De l'argent supplémentaire en itinérance
Quatre organismes menacés de devoir fermer leurs portes dans les prochaines semaines pourront survivre grâce à du financement additionnel de l'Agence de la Santé et des Services sociaux de l'Outaouais et du gouvernement québécois.
Le Gîte Ami (105 000$), la Soupe populaire de Hull (47 000$), la Manne de l'Île (20 000) et Entraide familiale de l'Outaouais (15 000$) sont les quatre organismes communautaires dans le domaine de l'itinérance qui profiteront d'une aide additionnelle et surtout récurrente. Le Gîte Ami se verra aussi accompagné de façon particulière par l'Agence pour la prochaine année pour voir les besoins.
Ces organismes étaient en danger de devoir fermer leurs portes ou diminuer leurs services dans les prochaines semaines à cause de l'augmentation de la demande et des frais additionnels nécessaires, notamment en achat de nourriture, à cause de la baisse des dons.
En plus d'aider financièrement ces organismes, l'Agence mettra en place de nouvelles mesures dans la région pour travailler plus étroitement avec les organismes en itinérance et améliorer la situation pour les organismes et leur clientèle.
Ainsi, un professionnel sera embauché à temps plein par l'Agence pour traiter exclusivement des dossiers reliés à l'itinérance, une demande des groupes communautaires. Aussi, l'Agence participera à une étude sur la pauvreté pour connaître officiellement la situation en Outaouais. «Si ça révèle une problématique unique, comme on s'en doute, il y aura des démarches faites par les élus de l'Outaouais pour venir appuyer la région», a annoncé le ministre responsable de l'Outaouais, Benoît Pelletier.
Cette problématique particulière est due en grande partie à la proximité avec l'Ontario, où il y a un déplacement de la clientèle vulnérable. C'est pourquoi le gouvernement entend mettre sur pied une commission régionale de la lutte à l'itinérance qui aura, entre autres, à concerter ses efforts entre les organismes de la région, mais aussi avec Ottawa.
«On veut établir un lien entre les organismes en cause de façon à ce que les actions qu'on mènera soient mieux planifiées, mieux concertés, explique Benoît Pelletier. On va aussi se pencher sur la question des travailleurs de rues.
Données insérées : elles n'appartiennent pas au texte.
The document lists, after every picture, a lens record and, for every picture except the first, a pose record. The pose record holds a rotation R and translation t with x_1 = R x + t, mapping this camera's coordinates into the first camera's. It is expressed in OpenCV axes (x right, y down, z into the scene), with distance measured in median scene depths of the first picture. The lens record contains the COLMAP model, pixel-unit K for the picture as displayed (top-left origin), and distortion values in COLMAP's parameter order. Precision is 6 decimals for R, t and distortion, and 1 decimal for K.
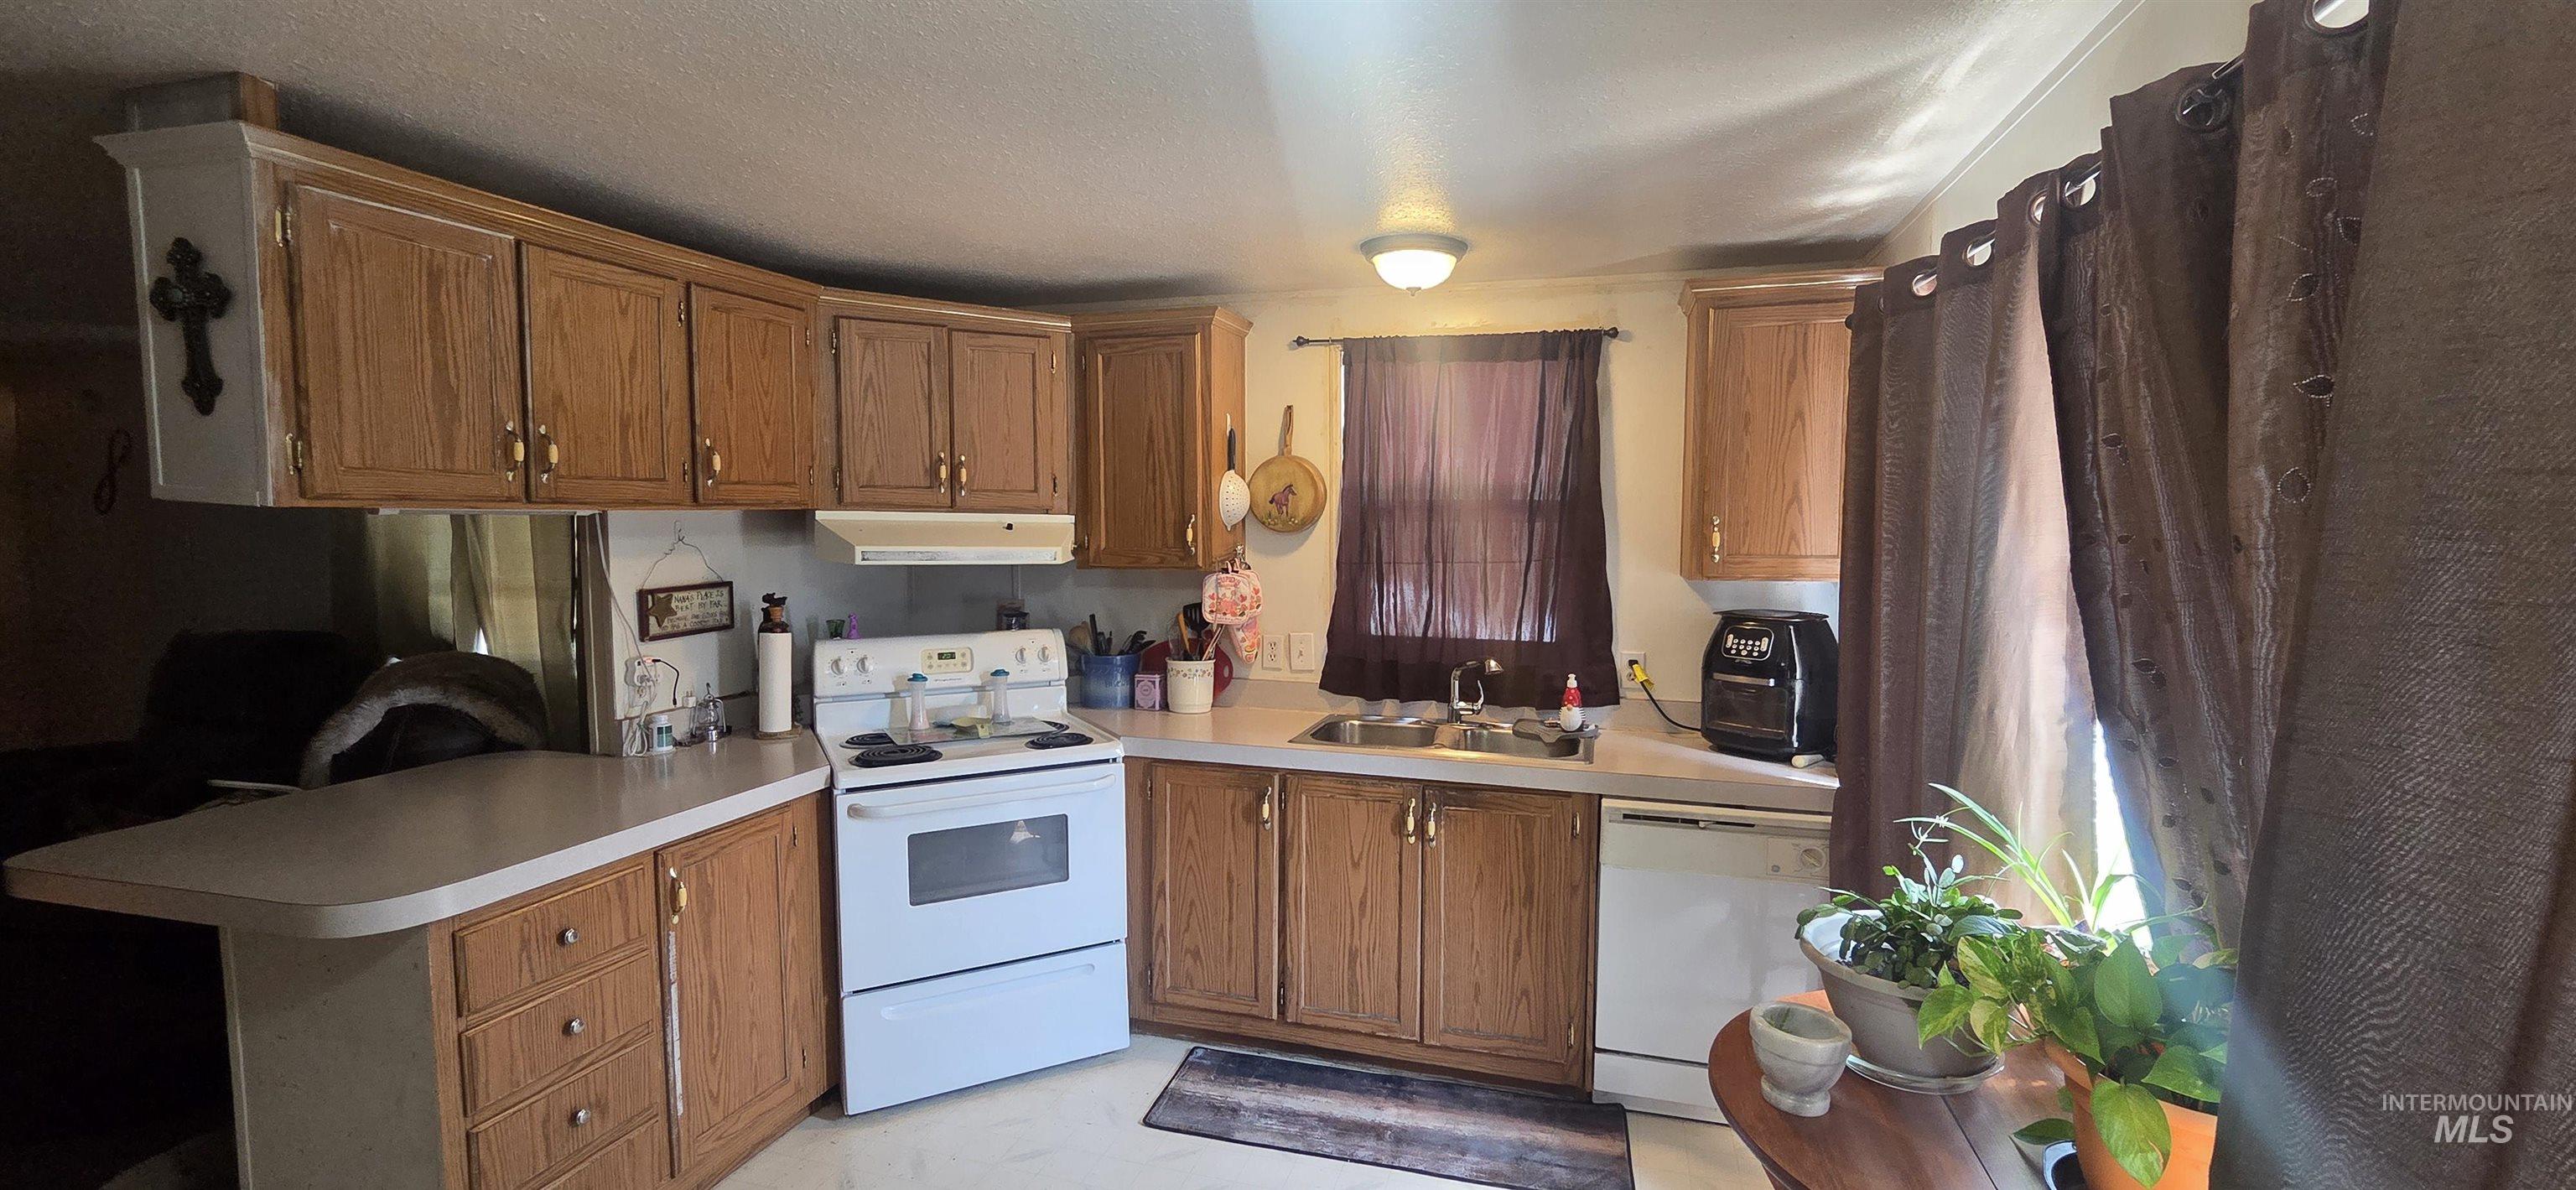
lens RADIAL K [[1076.5, 0, 1288.0], [0, 1076.5, 595.0], [0, 0, 1]] dist [0.000204, 0.000001]
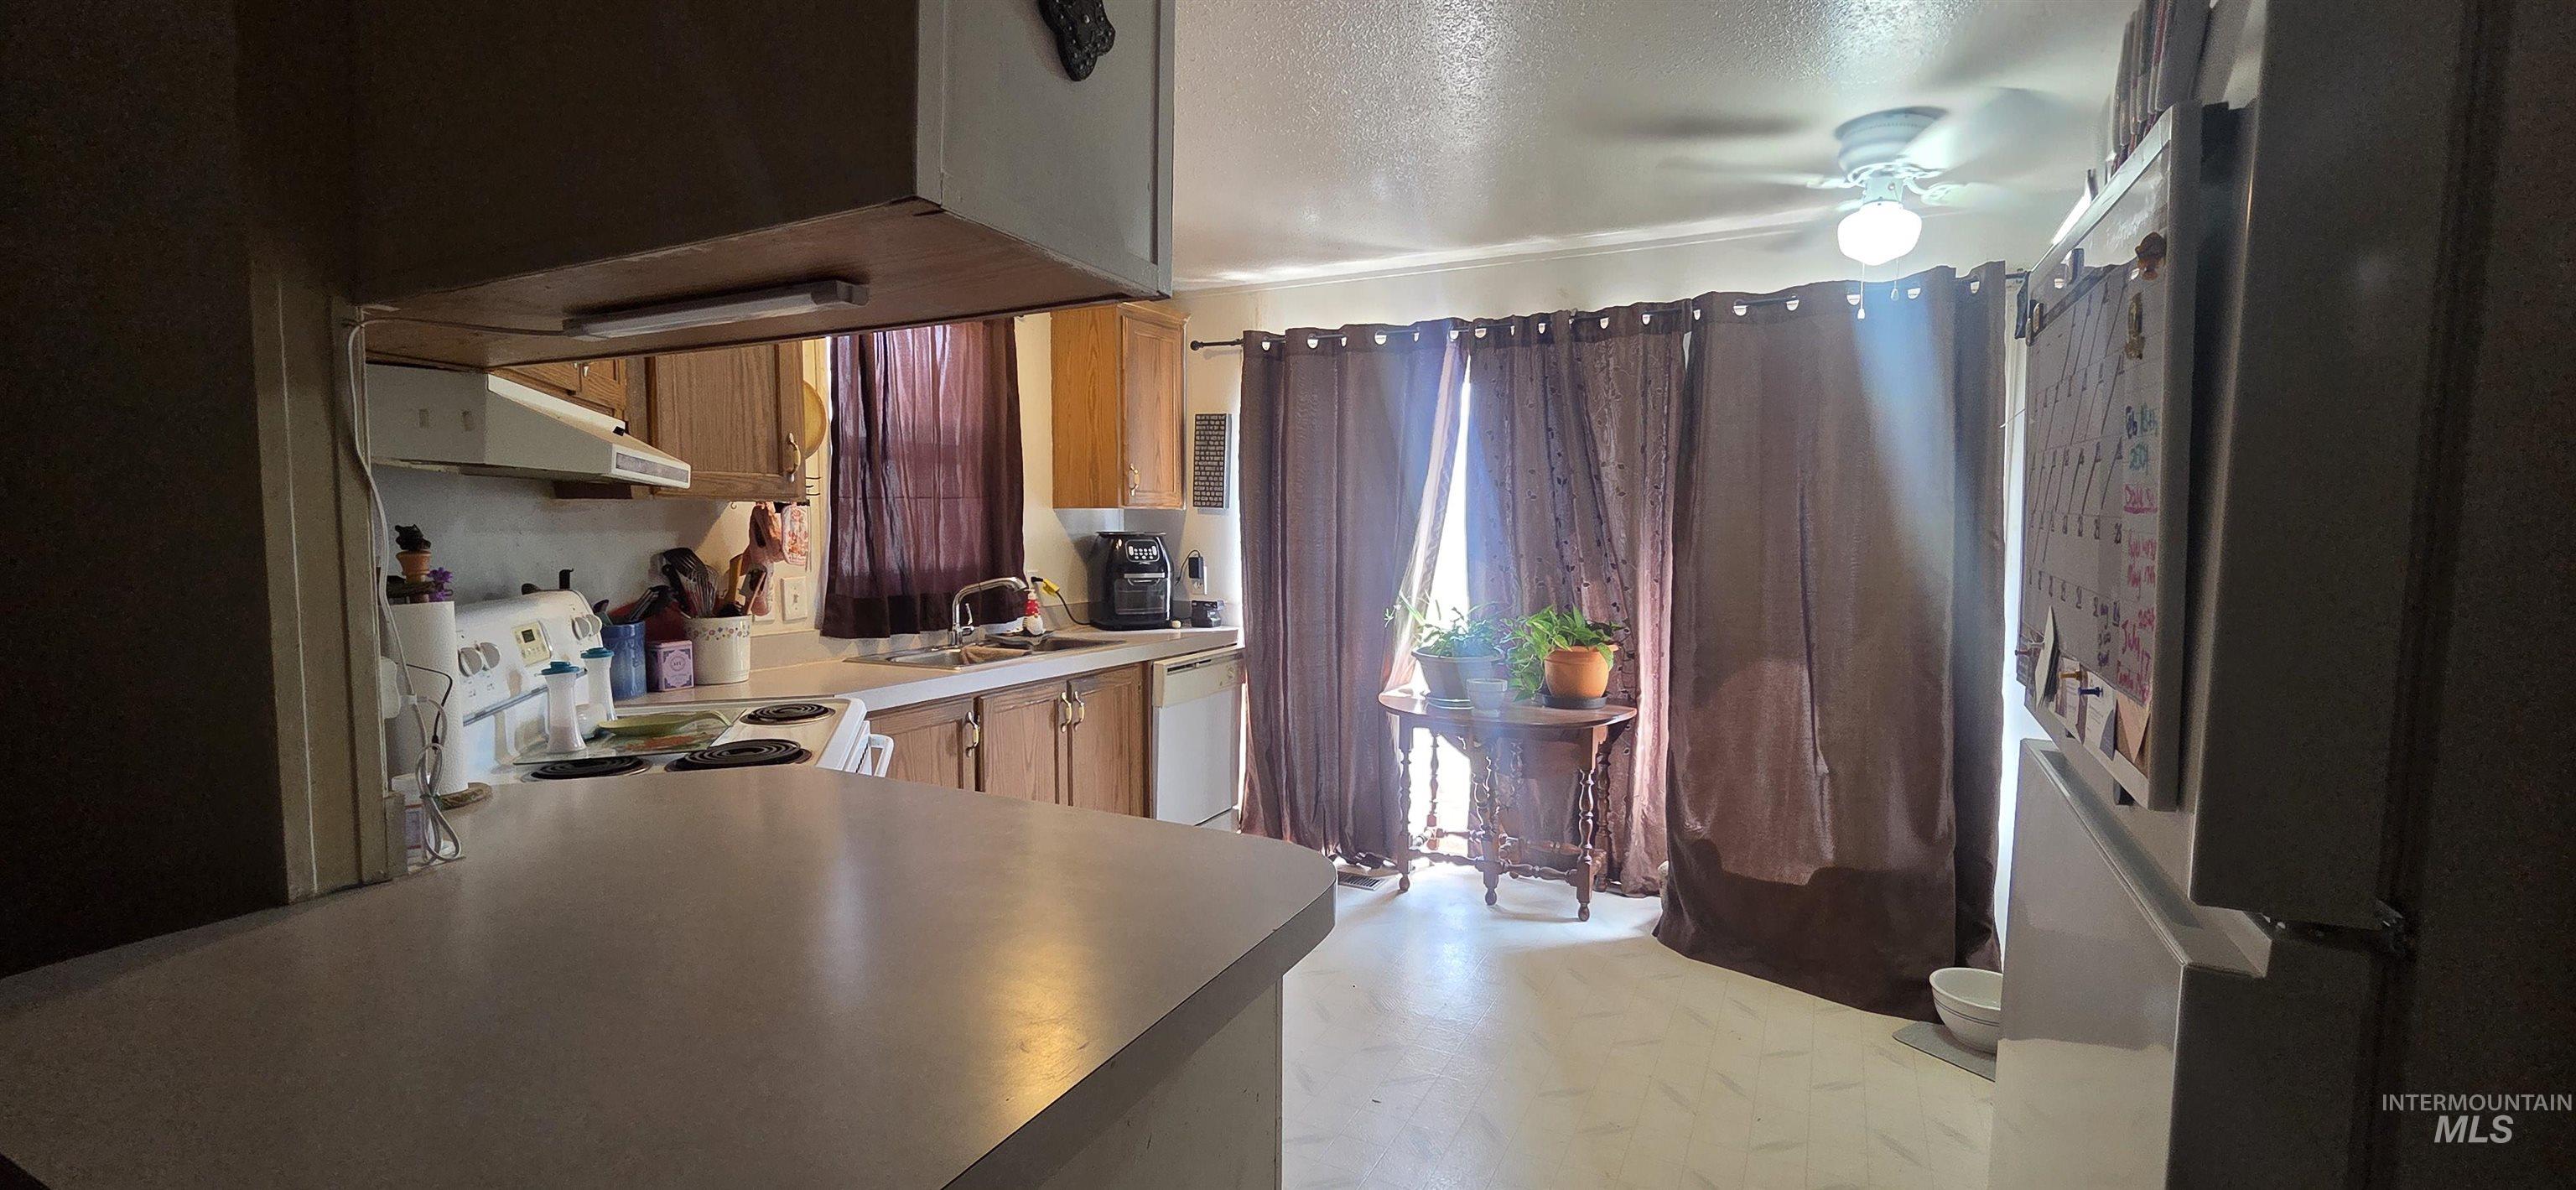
lens RADIAL K [[1076.5, 0, 1288.0], [0, 1076.5, 595.0], [0, 0, 1]] dist [0.000204, 0.000001]
pose [[0.206718, -0.072374, 0.975720, -0.838860], [0.073780, 0.995574, 0.058215, 0.030311], [-0.975615, 0.059955, 0.211143, 0.446426]]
Il y a des demandes des organismes pour qu'il y en ait plus.»
Bien reçu
Les organismes bénéficiaires de cette aide additionnelle ont accueilli cette annonce avec soulagement. «Je suis très content parce qu'on n'aura pas à diminuer les services et c'était ça la menace», souligne le président de la Soupe populaire de Hull, Paul Surprenant.
Pour lui, la récurrence de cette enveloppe additionnelle est une bonne base pour améliorer la situation. «Il va falloir refaire des demandes l'an prochain pour compenser l'inflation, indique-t-il. Mais c'était important que ce soit récurrent.»
Le directeur général de la Manne de l'île, Richard Denis, croit aussi qu'il s'agit d'un bon premier pas, mais des efforts additionnels seront nécessaire dans le futur. «On a réglé le problème jusqu'à la fin de l'année financière (en mars). Le problème risque d'être moins grand l'an prochain.» La volonté de s'asseoir autour d'une même table pourrait être un atout important, croit-il.
Surtout que la Manne de l'Île fait face à une croissance de 20% par année de ses demandes d'aide depuis cinq ans, un niveau qu'elle ne pourra pas maintenir longtemps. «On ne peut pas avoir toujours une augmentation pareille année après année.»
Du côté du Gîte Ami, le directeur général, Luc Villemaire, s'est dit soulagé. «Dans la situation actuelle, la somme obtenue correspond à ce qu'il nous fallait, avoue-t-il. C'est surtout rassurant d'entendre le gouvernement exprimer avec tant de clarté la volonté d'aider les problèmes en itinérance.»
Quant à l'examen pour la prochaine année par l'Agence, M. Villemaire ne s'en inquiète pas et souhaite même que les décideurs viennent sur le plancher des vaches. «Le Gîte Ami n'est pas en faiblesse administrative», a-t-il confié.